After giving the type of each column, this method uses the as method to convert it to Dataset, which is very convenient when the data type is DataFrame and needs to be processed for each field. When using some special operations, be sure to add import spark implicits._ Otherwise, toDF and toDS cannot be used.

2.5 RDD,DataFrame,DataSet

In SparkSQL, Spark provides us with two new abstractions: DataFrame and DataSet. What's the difference between them and RDD? First of all, from the perspective of version generation:
RDD (Spark1.0) —> Dataframe(Spark1.3) —> Dataset(Spark1.6)
If the same data is given to these three data structures, they will give the same results after calculation respectively. The difference is their execution efficiency and execution mode.
In later versions of Spark, DataSet will gradually replace RDD and DataFrame as the only API interface.
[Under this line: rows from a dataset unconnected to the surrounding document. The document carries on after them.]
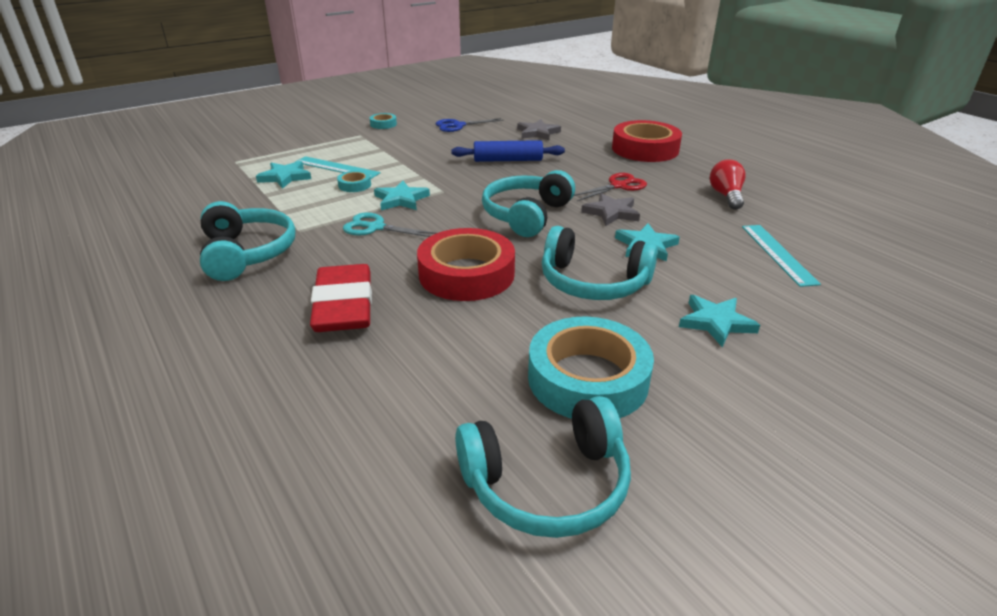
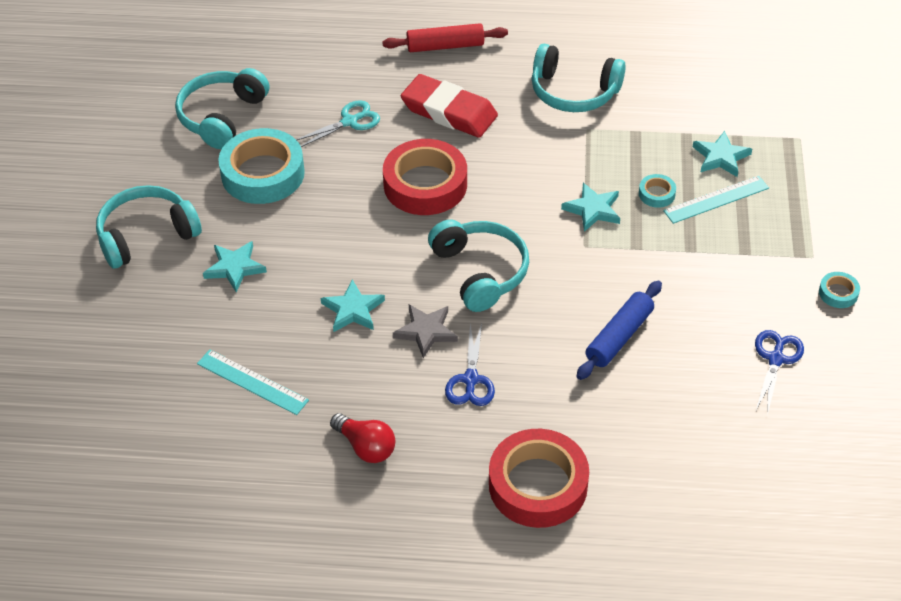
camera: 130 degrees right, 15 degrees up
(216, 359) = (445, 46): none -> red rolling pin
(375, 227) = (550, 171): turquoise scissors -> turquoise scissors (349, 122)
(538, 133) = (683, 420): grey star -> none
(593, 282) = (342, 242): turquoise headphones -> turquoise headphones (146, 235)
(618, 186) = (470, 380): red scissors -> blue scissors

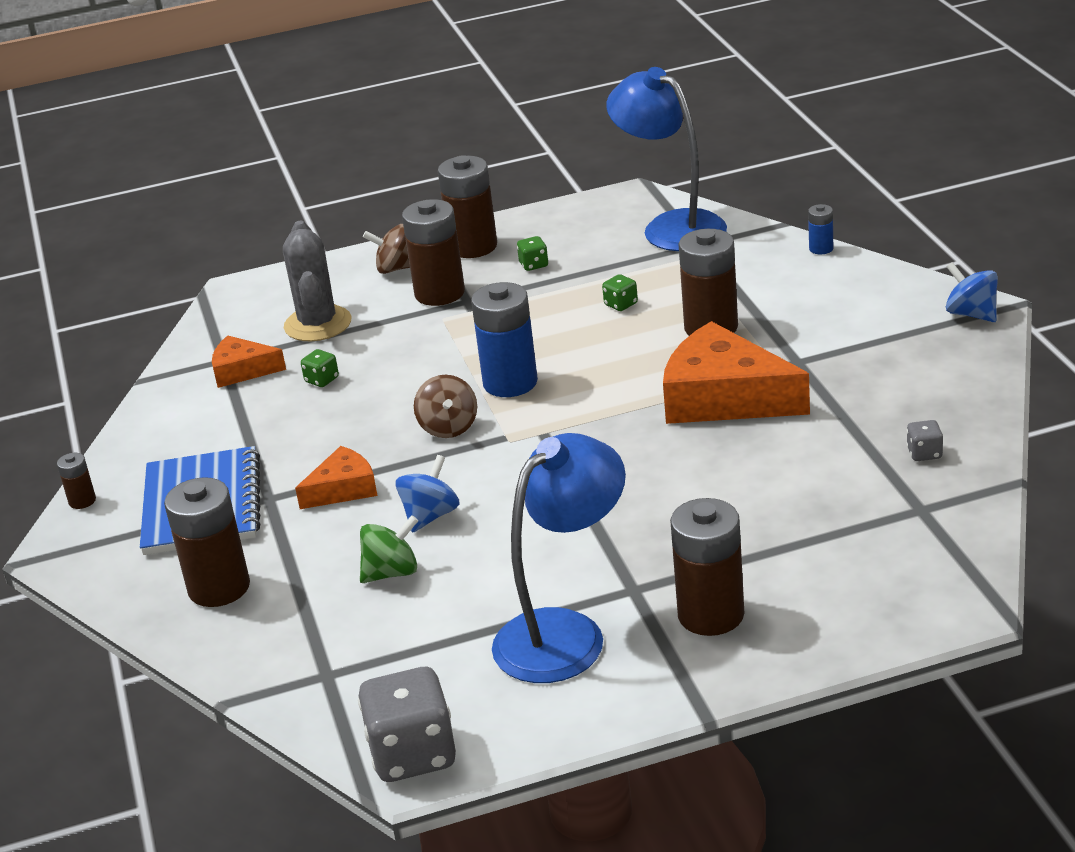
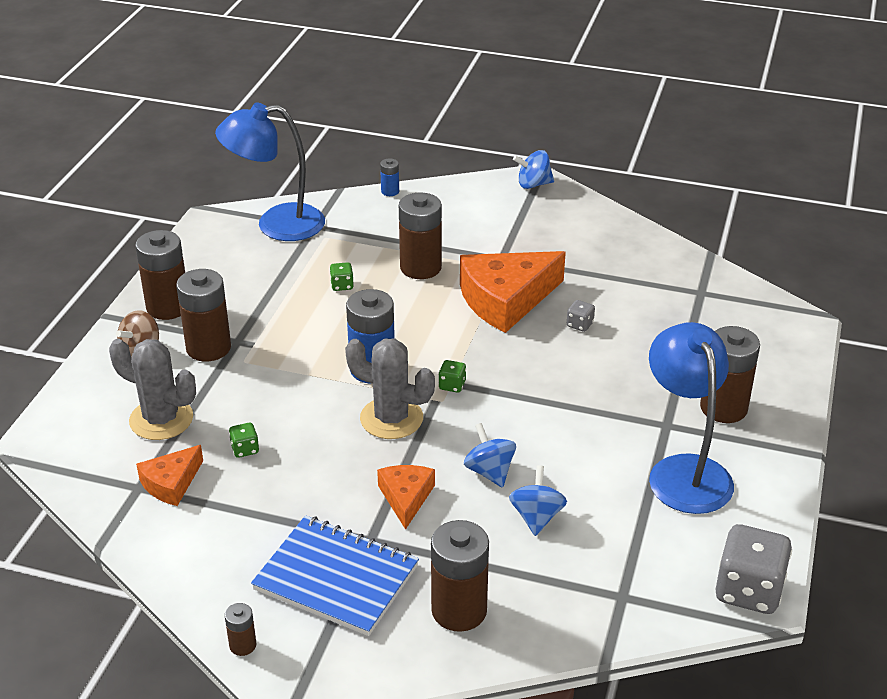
camera: 60 degrees left, 5 degrees up
(392, 572) = (536, 517): green spinning top -> blue spinning top
(448, 427) = (391, 418): brown spinning top -> grey cactus
(534, 265) = (235, 294): green dice -> green dice (452, 385)
(924, 453) = (650, 265): grey dice -> grey dice (579, 325)

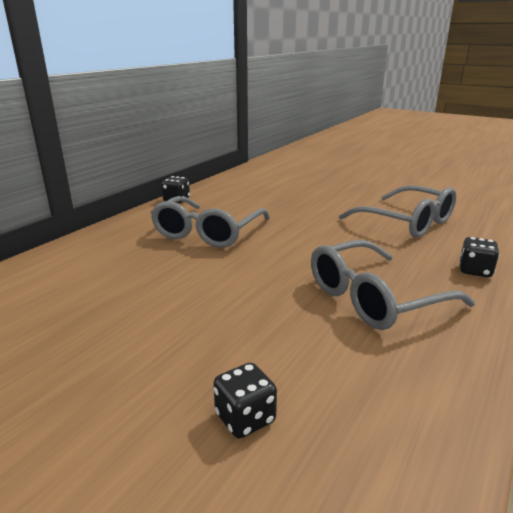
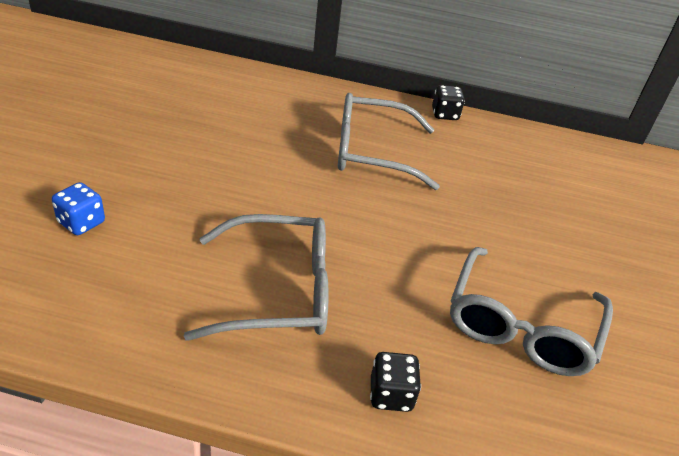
camera: 65 degrees right, 15 degrees up
(245, 418) = (81, 223): black dice -> blue dice
(374, 298) = (277, 291): grey glasses -> grey glasses turned 135 degrees clockwise

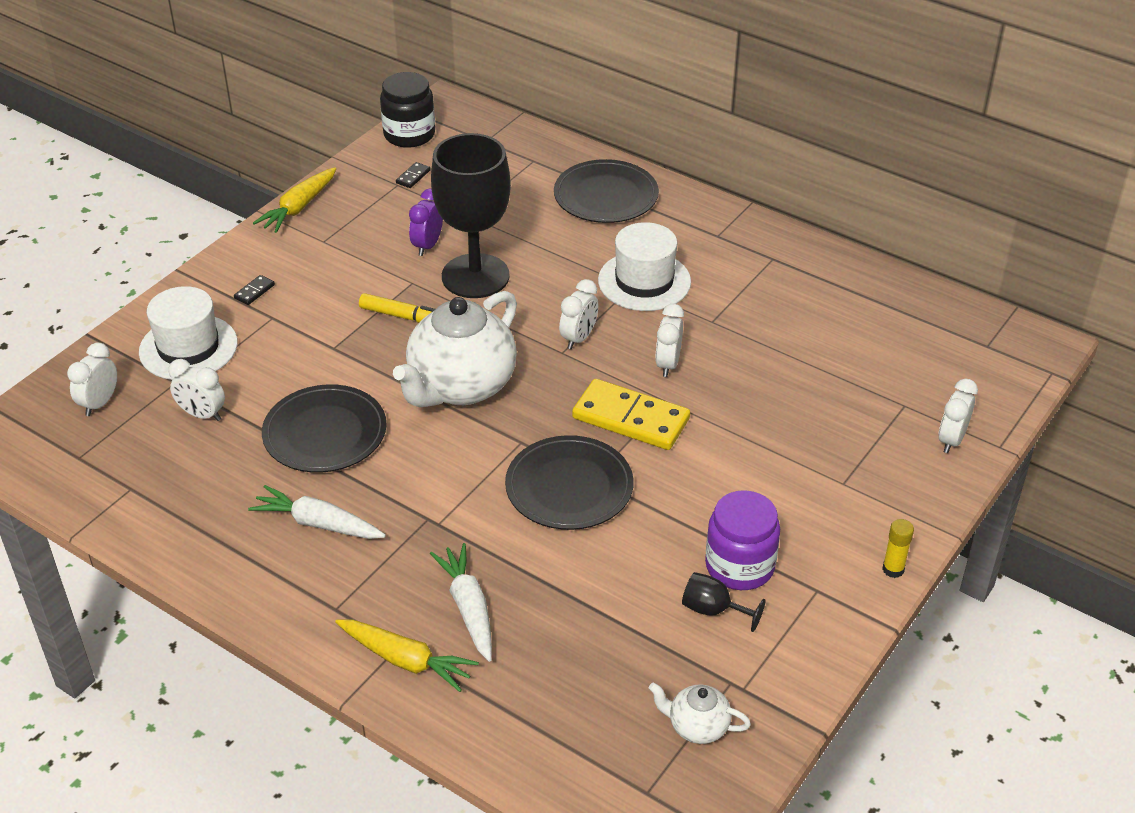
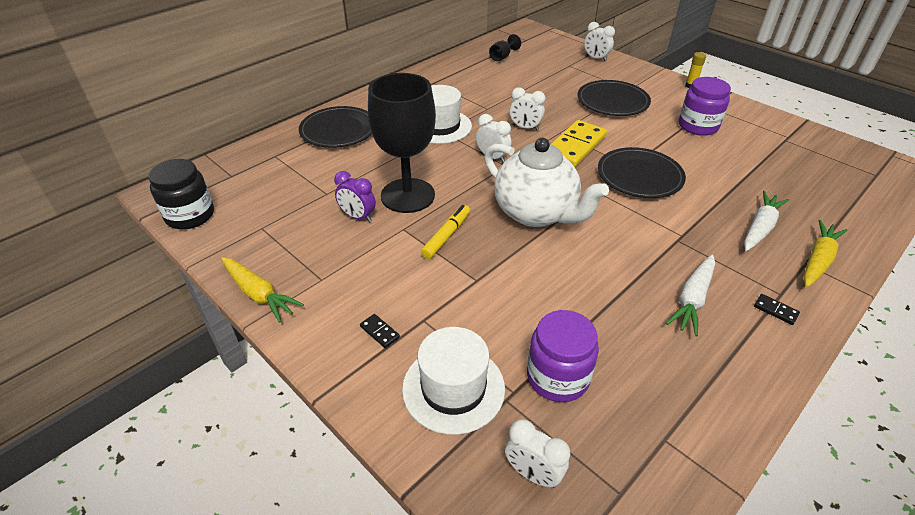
camera: 80 degrees left, 0 degrees up
(202, 415) = (557, 377): white clock -> purple jar
(325, 433) = (585, 290): black plate -> black plate (612, 101)
(413, 177) = (256, 218): black domino -> black domino (775, 310)
(468, 608) = (760, 227): white carrot -> white carrot turned 135 degrees clockwise
(697, 727) = (821, 154): white teapot -> none
(713, 610) = (734, 138): black goblet -> black goblet (502, 57)

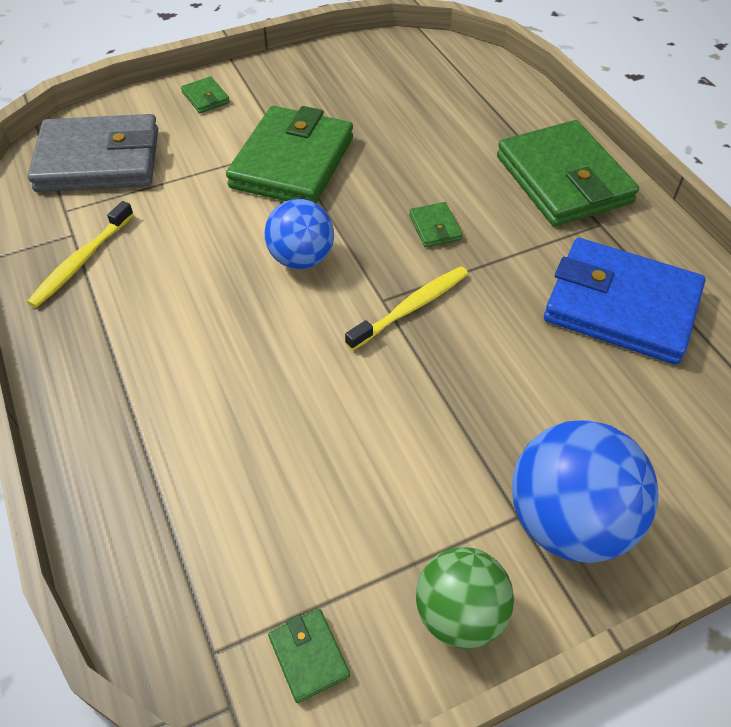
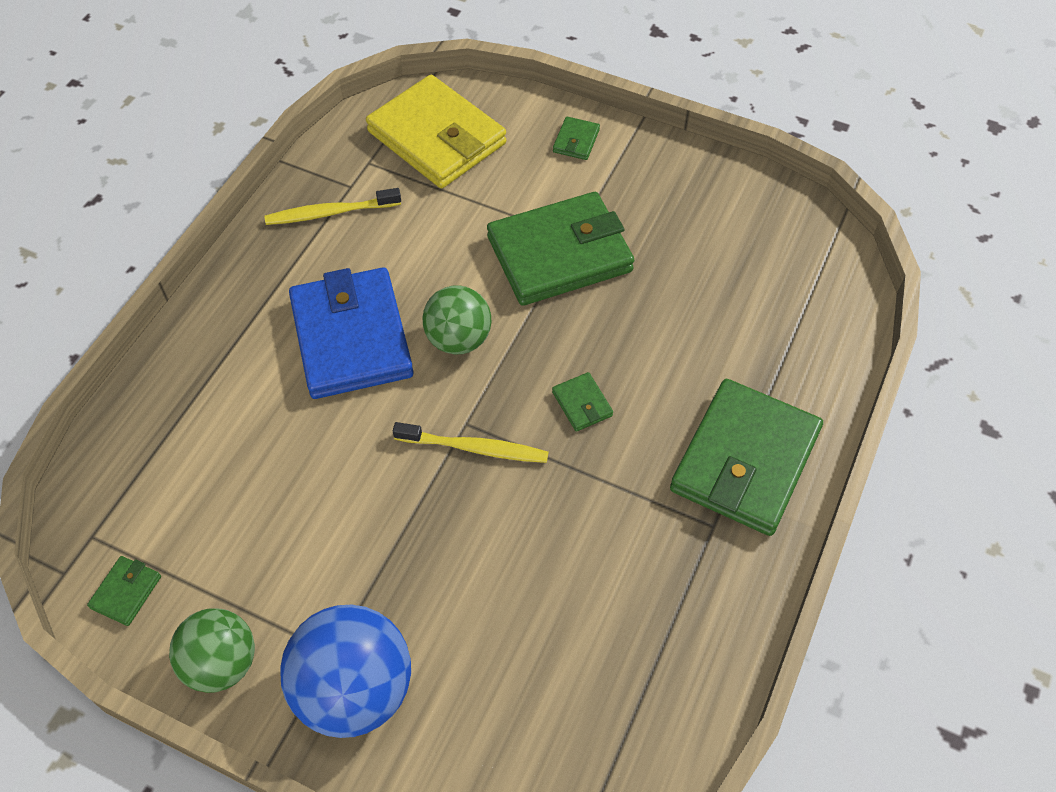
camera: 50 degrees right, 5 degrees up
(99, 160) = (437, 138): grey wallet -> yellow wallet
(301, 258) = (458, 339): blue ball -> green ball
(435, 227) = (582, 404): green wallet -> green wallet turned 60 degrees counterclockwise
(621, 306) = (620, 601): blue wallet -> blue wallet (351, 338)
2.5.1 commonality of the three

1. RDD, DataFrame and Dataset are all distributed elastic data sets under spark platform, which provide convenience for processing super large data
2. All three have inert mechanisms. They will not be executed immediately when creating and converting, such as map method. They will start traversing operations only when they encounter actions such as foreach.
3. All three will automatically cache operations according to the memory condition of spark, so that even if the amount of data is large, there is no need to worry about memory overflow.
4. All three have the concept of partition
5. The three have many common functions, such as filter, sorting and so on
6. When operating on DataFrame and Dataset, many operations need to be supported by this package
import spark.implicits._
7. Both DataFrame and Dataset can use pattern matching to obtain the value and type of each field
DataFrame:

testDF.map{
      case Row(col1:String,col2:Int)=>
        println(col1);println(col2)
        col1
      case _=>
        ""
    }

Dataset:

case class Coltest(col1:String,col2:Int)extends Serializable //Define field name and type
    testDS.map{
      case Coltest(col1:String,col2:Int)=>
        println(col1);println(col2)
        col1
      case _=>
        ""
    }

2.5.2 differences among the three

  1. RDD:
    1) RDD is generally used together with spark mlib
    2) The sparksql operation is not supported by RDD
  2. DataFrame:
    1) Unlike RDD and Dataset, the type of each Row of DataFrame is fixed as Row, and the value of each column cannot be accessed directly. The value of each field can be obtained only through parsing, such as:
testDF.foreach{
  line =>
    val col1=line.getAs[String]("col1")
    val col2=line.getAs[String]("col2")
}

2) DataFrame and Dataset are generally not used together with spark mlib
3) Both DataFrame and Dataset support sparksql operations, such as select and groupby. They can also register temporary tables / windows for sql statement operations, such as:

dataDF.createOrReplaceTempView("tmp")
spark.sql("select  ROW,DATE from tmp where DATE is not null order by DATE").show(100,false)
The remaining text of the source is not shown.